Estas líneas que se revelan con vocación de crónica, no son más que lo que el oído escucha y lo que los ojos ven. 

Después, en la caverna del cerebro, donde (todos lo sabemos) circula una cierta carga eléctrica como Pedro por su casa, se generan conclusiones que pueden ser tan benignas como el calor del sol o escocer como rozaduras de ortiga.

Escribir sobre el futuro de la música podría llegar a parecerse a introducir un mensaje con petición de auxilio en una botella y ponerla a navegar en el estanque con patos más cercano. Sin duda debería penarse este atropello a los pacíficos palmípedos. Sea como fuere, hay que alzar la voz antes de que sea demasiado tarde (si no lo es ya).

Desde hace ya algún tiempo, lo que ha venido en llamarse música urbana, lo percibo como un síndrome de ansiedad por estar en el futuro, huida hacia adelante;  que es como el horizonte, que jamás se alcanza. En esto la tecnología está ayudando como si no hubiera un mañana. Y es que el mañana ya empieza a ser ayer.
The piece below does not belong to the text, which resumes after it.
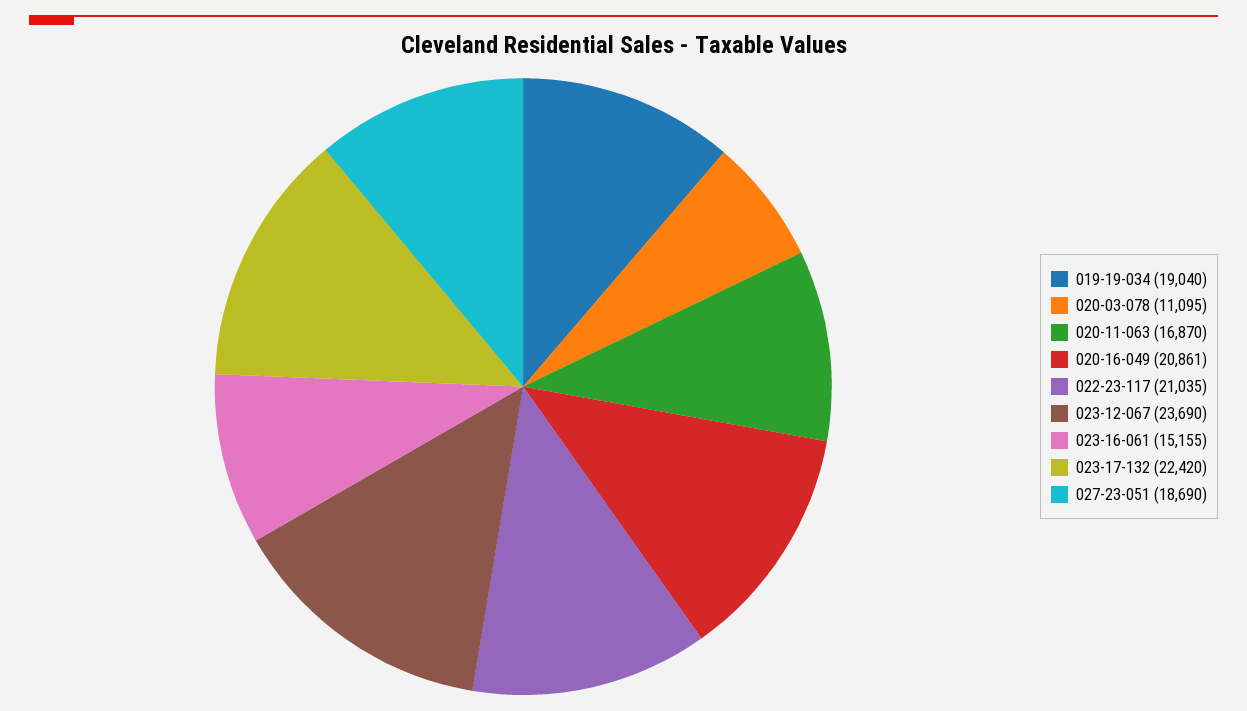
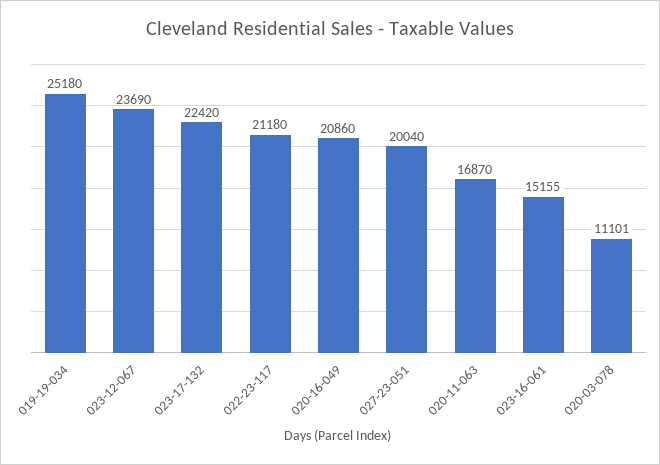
019-19-034: 19040 -> 25180
020-03-078: 11095 -> 11101
020-16-049: 20861 -> 20860
022-23-117: 21035 -> 21180
027-23-051: 18690 -> 20040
Se tiende a un futuro ávido de nuevas percepciones habiendo un pasado con sendas por explorar; ‘lugares’ que aún no han sido pisados por el ser humano (como suele decirse).

Y en el corazón de este enjambre no hay una abeja reina sino un dispositivo digital al que llaman ‘autotune’ que, según nos dicen sus admiradores, va más allá del denostado tópico de la ‘voz robótica’, porque abre infinitas posibilidades de invención sonora sin precedentes: Las perfecciona; corrige sus errores y las hacen parecer recién salidas del estuche vocal. Les invito a escuchar música precolombina, como la que reinterpreta Gustavo Santaolalla, por poner un misterioso ejemplo.

Se habla del futuro de la música co­mo si estuviera sometida al tiempo, co­mo lo estamos los seres vivos, con fe­cha de caducidad; como si la música de­pendiera del reloj o el calendario; o el paso de las estaciones; o nuestro tiempo cósmico de miles de millones de años alrededor del sol; de cualquier sol.

De las cálidas armonías aflautadas del antiguo oriente al estruendo acompasado que ahora se nos impone en Occidente (con trance químico añadido), hay un firmamento de músicas posibles derramadas, en donde elegir la más idónea para cualquier sensibilidad; donde elegir libremente.

Lo que ahora abunda es voz de un Cyrano digital que eleva la seducción y el triunfo a la Roxanne de turno en su balcón rodeado de hiedra. Voz desnaturalizada y rebozada de partículas de un metal que no es de este planeta. No es voz de disciplina de años acercándose a la perfección sonora. Tampoco es voz de mujer que recoge su casa (siempre es mujer), entre zambras o fandangos que nunca figuran en listas de éxitos; arte que nadie compra ni divulga.

Y no es que me oponga a lo que la ciencia pone en nuestras manos que, para experimentar, hasta sirve un palo de fregona. El problema es que algunos no cejen en el empeño de querer vendernos tecnología revestida como lo último en arte. 

Les Luthiers demostraron que es posible inventar instrumentos en casa para crear sonidos nuevos e informales, con texturas amables; y sin que aumente la factura de la luz.